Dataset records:
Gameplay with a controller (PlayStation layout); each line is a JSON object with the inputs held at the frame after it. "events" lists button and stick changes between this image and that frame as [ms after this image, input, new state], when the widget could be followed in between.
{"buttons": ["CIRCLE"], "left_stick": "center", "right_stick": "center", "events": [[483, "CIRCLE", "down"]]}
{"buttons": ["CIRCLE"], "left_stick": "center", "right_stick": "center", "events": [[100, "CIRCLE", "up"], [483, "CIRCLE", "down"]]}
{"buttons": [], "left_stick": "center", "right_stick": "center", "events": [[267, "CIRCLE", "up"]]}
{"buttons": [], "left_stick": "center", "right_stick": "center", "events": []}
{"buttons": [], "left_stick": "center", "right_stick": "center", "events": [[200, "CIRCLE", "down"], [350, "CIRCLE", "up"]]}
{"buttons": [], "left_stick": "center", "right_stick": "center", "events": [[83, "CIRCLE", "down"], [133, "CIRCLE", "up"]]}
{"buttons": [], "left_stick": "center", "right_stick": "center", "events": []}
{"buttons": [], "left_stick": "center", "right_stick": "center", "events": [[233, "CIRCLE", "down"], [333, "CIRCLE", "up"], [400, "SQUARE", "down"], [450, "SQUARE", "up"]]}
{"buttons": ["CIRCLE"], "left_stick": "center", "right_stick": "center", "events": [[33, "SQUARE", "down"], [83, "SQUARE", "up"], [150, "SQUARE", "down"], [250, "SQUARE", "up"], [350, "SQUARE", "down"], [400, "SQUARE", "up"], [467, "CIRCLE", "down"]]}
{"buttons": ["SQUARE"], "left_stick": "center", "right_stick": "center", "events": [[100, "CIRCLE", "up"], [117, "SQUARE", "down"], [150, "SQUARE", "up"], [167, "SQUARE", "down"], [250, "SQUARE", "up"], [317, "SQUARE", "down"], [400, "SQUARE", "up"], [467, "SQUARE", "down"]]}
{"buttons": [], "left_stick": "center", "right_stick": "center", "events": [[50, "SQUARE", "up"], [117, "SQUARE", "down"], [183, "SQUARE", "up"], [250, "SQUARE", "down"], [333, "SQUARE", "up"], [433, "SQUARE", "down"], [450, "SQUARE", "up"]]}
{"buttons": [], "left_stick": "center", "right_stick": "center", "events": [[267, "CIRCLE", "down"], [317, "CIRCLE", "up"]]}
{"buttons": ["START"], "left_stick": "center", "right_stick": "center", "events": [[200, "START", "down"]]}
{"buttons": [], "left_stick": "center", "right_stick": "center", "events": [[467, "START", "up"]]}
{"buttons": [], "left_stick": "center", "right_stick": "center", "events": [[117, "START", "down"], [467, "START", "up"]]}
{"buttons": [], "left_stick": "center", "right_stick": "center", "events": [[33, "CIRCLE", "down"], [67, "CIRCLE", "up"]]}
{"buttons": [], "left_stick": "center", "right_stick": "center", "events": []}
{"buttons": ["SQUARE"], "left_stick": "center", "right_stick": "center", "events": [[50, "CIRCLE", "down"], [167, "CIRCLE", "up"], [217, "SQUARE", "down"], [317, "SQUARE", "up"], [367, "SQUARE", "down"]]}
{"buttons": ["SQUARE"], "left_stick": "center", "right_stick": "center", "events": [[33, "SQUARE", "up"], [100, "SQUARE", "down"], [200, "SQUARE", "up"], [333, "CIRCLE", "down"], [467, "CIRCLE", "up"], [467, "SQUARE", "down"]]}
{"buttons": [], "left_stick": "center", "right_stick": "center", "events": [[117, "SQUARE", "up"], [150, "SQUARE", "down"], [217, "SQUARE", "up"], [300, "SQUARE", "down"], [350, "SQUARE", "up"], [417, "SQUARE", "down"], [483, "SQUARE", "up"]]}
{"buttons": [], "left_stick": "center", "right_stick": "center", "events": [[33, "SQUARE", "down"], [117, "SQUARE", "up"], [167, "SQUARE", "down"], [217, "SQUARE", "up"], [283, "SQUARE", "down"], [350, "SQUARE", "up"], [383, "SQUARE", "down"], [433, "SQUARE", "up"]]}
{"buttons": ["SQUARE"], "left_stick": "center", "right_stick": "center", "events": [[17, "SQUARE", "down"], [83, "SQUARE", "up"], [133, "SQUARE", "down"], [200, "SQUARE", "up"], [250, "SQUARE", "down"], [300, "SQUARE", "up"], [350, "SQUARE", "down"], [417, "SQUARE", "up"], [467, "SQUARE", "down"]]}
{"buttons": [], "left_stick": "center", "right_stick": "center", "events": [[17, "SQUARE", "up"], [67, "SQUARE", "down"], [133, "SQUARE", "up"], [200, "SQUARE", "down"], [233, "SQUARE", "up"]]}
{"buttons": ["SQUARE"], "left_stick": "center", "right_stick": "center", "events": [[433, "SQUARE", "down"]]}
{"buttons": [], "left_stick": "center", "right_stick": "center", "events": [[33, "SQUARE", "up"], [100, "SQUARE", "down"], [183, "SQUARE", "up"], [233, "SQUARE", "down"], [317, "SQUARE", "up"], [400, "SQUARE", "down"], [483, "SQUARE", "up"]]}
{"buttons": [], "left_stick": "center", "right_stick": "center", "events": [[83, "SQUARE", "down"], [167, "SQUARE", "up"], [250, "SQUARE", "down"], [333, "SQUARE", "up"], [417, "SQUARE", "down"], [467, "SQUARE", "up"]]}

• What you will do:
From the data above, copy each line where the string "START" appears.

• Solution to this problem:
{"buttons": ["START"], "left_stick": "center", "right_stick": "center", "events": [[200, "START", "down"]]}
{"buttons": [], "left_stick": "center", "right_stick": "center", "events": [[467, "START", "up"]]}
{"buttons": [], "left_stick": "center", "right_stick": "center", "events": [[117, "START", "down"], [467, "START", "up"]]}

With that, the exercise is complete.